The increase in Working Capital/Market Capitalization is the result of a much diminished market value.
The 10-Q indicates Nortel had $362 million invested in a money-market fund that suspended redemptions.
Growth | September 2008 | 3 mos. ago | 12 mos. ago |
Revenue growth | -1.6% | -0.1% | -0.5% |
Revenue/Assets | 74% | 65% | 61% |
CFO growth | N/A | N/A | N/A |
Net Income growth | N/A | N/A | N/A |
Gauge Score (0 to 25) | 0 | 0 | 0 |
The Cash Flow and Net Income growth rates are incalculable since the values were negative in the current and previous periods.
Revenue is declining, but Assets have fallen even more.
Profitability | September 2008 | 3 mos. ago | 12 mos. ago |
Operating Expenses/Revenue | 95.4% | 94.5% | 97.3% |
ROIC | N/A | 5.0% | 0.7% |
FCF/Equity | -31.0% | -10.1% | -23.6% |
Accrual Ratio | -33.1% | -5.1% | -2.4% |
Gauge Score (0 to 25) | 7 | 9 | 7 |
In the Operating Expense ratio, we exclude the special and non-recurring expenses discussed above.

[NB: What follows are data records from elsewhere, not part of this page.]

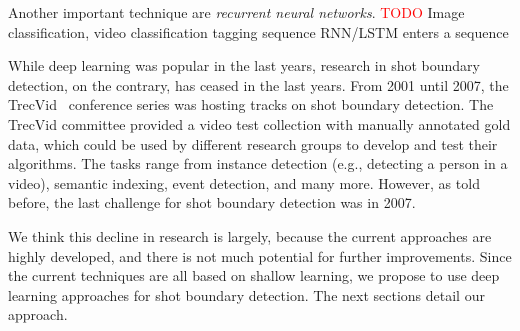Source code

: Another important technique are \emph{recurrent neural networks}.
\textcolor{red}{TODO}
Image classification, video classification
tagging sequence
RNN/LSTM
enters a sequence

While deep learning was popular in the last years, research in shot boundary detection, on the contrary, has ceased in the last years.
From 2001 until 2007, the TrecVid~\cite{trecvid} conference series was hosting tracks on shot boundary detection.
The TrecVid committee provided a video test collection with manually annotated gold data, which could be used by different research groups to develop and test their algorithms.
The tasks range from instance detection (e.g., detecting a person in a video), semantic indexing, event detection, and many more.
However, as told before, the last challenge for shot boundary detection was in 2007.

We think this decline in research is largely, because the current approaches are highly developed, and there is not much potential for further improvements.
Since the current techniques are all based on shallow learning, we propose to use deep learning approaches for shot boundary detection.
The next sections detail our approach.

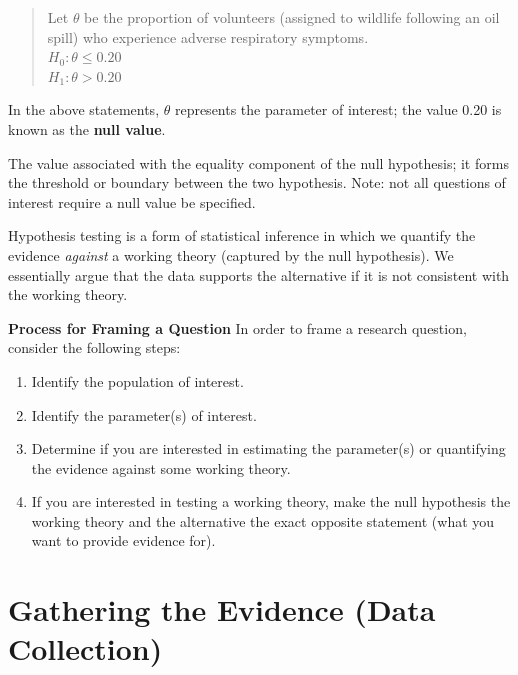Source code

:\documentclass[]{book}
\providecommand{\tightlist}{%
  \setlength{\itemsep}{0pt}\setlength{\parskip}{0pt}}
\theoremstyle{definition}
\theoremstyle{definition}
\theoremstyle{remark}
\let\BeginKnitrBlock\begin \let\EndKnitrBlock\end
\begin{document}
\begin{quote}
Let \(\theta\) be the proportion of volunteers (assigned to wildlife
following an oil spill) who experience adverse respiratory symptoms.\\
\(H_0: \theta \leq 0.20\)\\
\(H_1: \theta > 0.20\)
\end{quote}

In the above statements, \(\theta\) represents the parameter of
interest; the value 0.20 is known as the \textbf{null value}.

\BeginKnitrBlock{definition}[Null Value]
\protect\hypertarget{def:defn-null-value}{}{\label{def:defn-null-value}
{} }The value associated with the equality
component of the null hypothesis; it forms the threshold or boundary
between the two hypothesis. Note: not all questions of interest require
a null value be specified.
\EndKnitrBlock{definition}

\BeginKnitrBlock{rmdkeyidea}
Hypothesis testing is a form of statistical inference in which we
quantify the evidence \emph{against} a working theory (captured by the
null hypothesis). We essentially argue that the data supports the
alternative if it is not consistent with the working theory.
\EndKnitrBlock{rmdkeyidea}

\BeginKnitrBlock{rmdtip}
\textbf{Process for Framing a Question} In order to frame a research
question, consider the following steps:

\begin{enumerate}
\def\labelenumi{\arabic{enumi}.}
\tightlist
\item
  Identify the population of interest.
\item
  Identify the parameter(s) of interest.
\item
  Determine if you are interested in estimating the parameter(s) or
  quantifying the evidence against some working theory.
\item
  If you are interested in testing a working theory, make the null
  hypothesis the working theory and the alternative the exact opposite
  statement (what you want to provide evidence for).
\end{enumerate}
\EndKnitrBlock{rmdtip}

\chapter{Gathering the Evidence (Data Collection)}\label{Data}
\end{document}
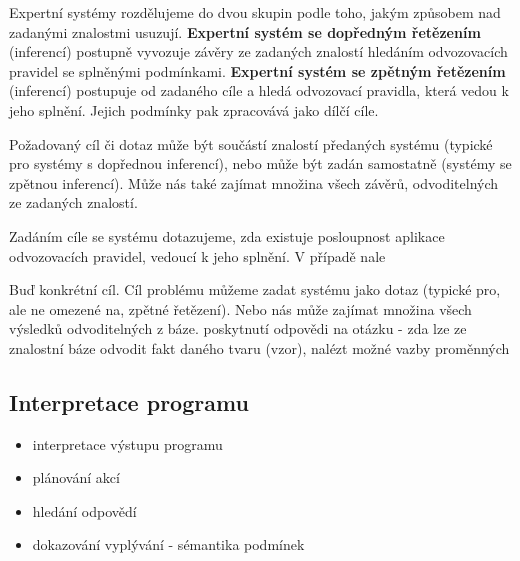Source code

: Expertní systémy rozdělujeme do dvou skupin podle toho, jakým způsobem nad
zadanými znalostmi usuzují. \textbf{Expertní systém se dopředným řetězením}
(inferencí) postupně vyvozuje závěry ze zadaných znalostí hledáním odvozovacích
pravidel se splněnými podmínkami. \textbf{Expertní systém se zpětným řetězením}
(inferencí) postupuje od zadaného cíle a hledá odvozovací pravidla, která vedou
k jeho splnění. Jejich podmínky pak zpracovává jako dílčí cíle.

Požadovaný cíl či dotaz může být součástí znalostí předaných systému (typické
pro systémy s dopřednou inferencí), nebo může být zadán samostatně (systémy se
zpětnou inferencí). Může nás také zajímat množina všech závěrů, odvoditelných ze
zadaných znalostí.

Zadáním cíle se systému dotazujeme, zda existuje posloupnost aplikace
odvozovacích pravidel, vedoucí k jeho splnění. V případě nale

Buď konkrétní cíl.
Cíl problému můžeme zadat systému jako dotaz (typické pro, ale ne omezené na,
zpětné řetězení).
Nebo nás může zajímat množina všech výsledků odvoditelných z báze.
poskytnutí odpovědi na otázku - zda lze ze znalostní báze odvodit fakt daného
tvaru (vzor), nalézt možné vazby proměnných

\subsection{Interpretace programu}
\begin{framed}
  \begin{itemize}
    \item interpretace výstupu programu
    \item plánování akcí
    \item hledání odpovědí
    \item dokazování vyplývání - sémantika podmínek
  \end{itemize}
\end{framed}

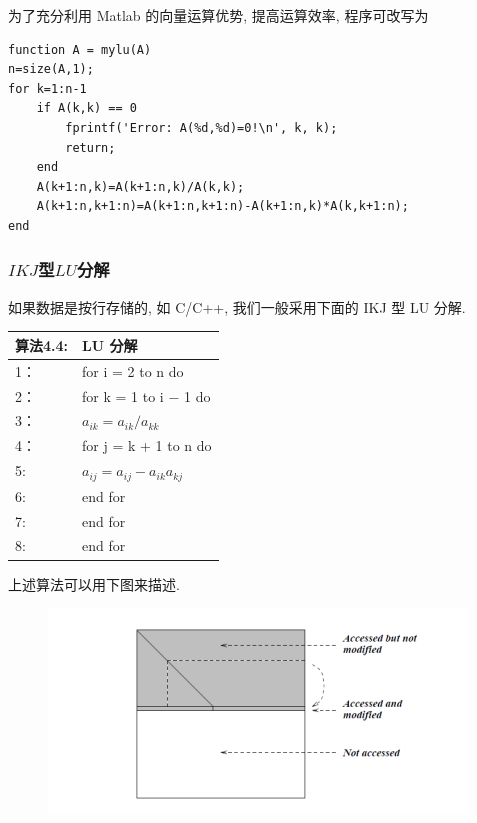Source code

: \documentclass[12pt,a4paper]{article}
\begin{document}
为了充分利用 Matlab 的向量运算优势, 提高运算效率, 程序可改写为
\begin{lstlisting}[language={[ANSI]C}] 
% Matlab code 2 : LU 分解
function A = mylu(A)
n=size(A,1);
for k=1:n-1
	if A(k,k) == 0
		fprintf('Error: A(%d,%d)=0!\n', k, k);
		return;
	end
	A(k+1:n,k)=A(k+1:n,k)/A(k,k);
	A(k+1:n,k+1:n)=A(k+1:n,k+1:n)-A(k+1:n,k)*A(k,k+1:n);
end
\end{lstlisting}


\newpage
\subsubsection{$IKJ$型$LU$分解}
如果数据是按行存储的, 如 C/C++, 我们一般采用下面的 IKJ 型 LU 分解.
\begin{table}  
	\begin{tabular*}{16cm}{ll}  
		\hline  
		算法4.4: & LU 分解 \\  
		\hline  
		1：   &for i = 2 to n do\\  
		2：   &\qquad for k = 1 to i − 1 do\\
		3：   &\qquad \qquad $a_{ik} = a_{ik}/a_{kk}$\\
		4：   &\qquad \qquad for j = k + 1 to n do\\
		5:    &\qquad \qquad \qquad $a_{ij} = a_{ij} − a_{ik}a_{kj}$\\
		6:    &\qquad \qquad end for\\
		7:    &\qquad end for\\
		8:    &end for \\
		\hline  
	\end{tabular*}  
\end{table} 

上述算法可以用下图来描述.

\begin{figure}[h]%
	\centering  %
	\includegraphics[width=0.7\linewidth]{figures/Figure_6.png}  %
	\caption{}  %
	\label{fig:mcmthesis-logo}   %
\end{figure}
\end{document}
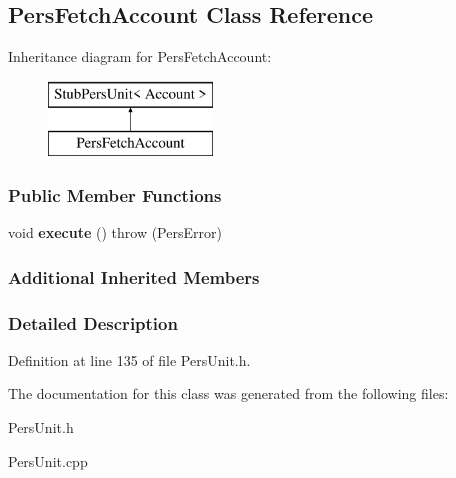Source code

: \hypertarget{classPersFetchAccount}{\subsection{Pers\-Fetch\-Account Class Reference}
\label{df/d2b/classPersFetchAccount}
}
Inheritance diagram for Pers\-Fetch\-Account\-:\begin{figure}[H]
\begin{center}
\leavevmode
\includegraphics[height=2.000000cm]{df/d2b/classPersFetchAccount}
\end{center}
\end{figure}
\subsubsection*{Public Member Functions}
\begin{DoxyCompactItemize}
\item 
\hypertarget{classPersFetchAccount_a8fb6e7e8a65bebe14be61fb1a3c7f471}{void {\bfseries execute} ()  throw (\-Pers\-Error)}\label{df/d2b/classPersFetchAccount_a8fb6e7e8a65bebe14be61fb1a3c7f471}

\end{DoxyCompactItemize}
\subsubsection*{Additional Inherited Members}


\subsubsection{Detailed Description}


Definition at line 135 of file Pers\-Unit.\-h.



The documentation for this class was generated from the following files\-:\begin{DoxyCompactItemize}
\item 
Pers\-Unit.\-h\item 
Pers\-Unit.\-cpp\end{DoxyCompactItemize}
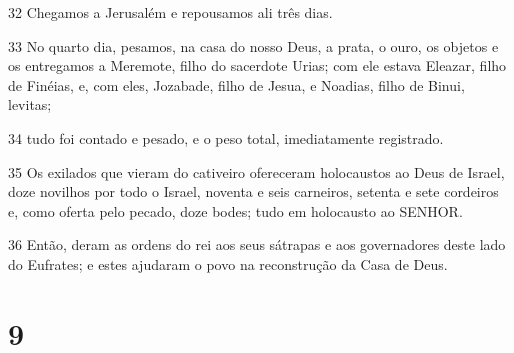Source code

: \par 32 Chegamos a Jerusalém e repousamos ali três dias.
\par 33 No quarto dia, pesamos, na casa do nosso Deus, a prata, o ouro, os objetos e os entregamos a Meremote, filho do sacerdote Urias; com ele estava Eleazar, filho de Finéias, e, com eles, Jozabade, filho de Jesua, e Noadias, filho de Binui, levitas;
\par 34 tudo foi contado e pesado, e o peso total, imediatamente registrado.
\par 35 Os exilados que vieram do cativeiro ofereceram holocaustos ao Deus de Israel, doze novilhos por todo o Israel, noventa e seis carneiros, setenta e sete cordeiros e, como oferta pelo pecado, doze bodes; tudo em holocausto ao SENHOR.
\par 36 Então, deram as ordens do rei aos seus sátrapas e aos governadores deste lado do Eufrates; e estes ajudaram o povo na reconstrução da Casa de Deus.

\chapter{9}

Value | September 2008 | 3 mos. ago | 12 mos. ago |
P/E | N/A | N/A | N/A |
P/E to S&P 500 average P/E | N/A | N/A | N/A |
Price/Revenue | 0.1 | 0.4 | 0.8 |
Enterprise Value/Cash Flow (EV/CFO) | N/A | N/A | N/A |
Gauge Score (0 to 25) | 10 | 10 | 8 |
Nortel's stock price decreased during the September quarter from $8.22 to $2.24, and the shares trade for about a buck now. (It was only two years ago that Nortel implemented a 1-for-10 reverse stock split.) The Value gauge is based on the quarter-end closing price.
On a Price/Revenue basis, Nortel shares appear dirt cheap. This one factor is responsible for the Value gauge score. However, with negative earnings and negative cash flow, we don't consider the Revenue ratio to be compelling.
Nortel's valuation ratios can be compared with other companies in the Technology Processing Systems & Products industry. (It's not pretty.)
Overall | September 2008 | 3 mos. ago | 12 mos. ago |
Gauge Score (0 to 100) | 35 | 36 | 25 |
Nortel has implemented a long series of restructuring plans over the course of the current decade. The 2009 plan, which includes workforce reductions of about 1,300 positions and shifting the locations of 200 additional positions, has already been announced. Yet, Revenue is down, Cash Flow from Operations is negative, losses are accumulating, and shareholders' equity is less than zero.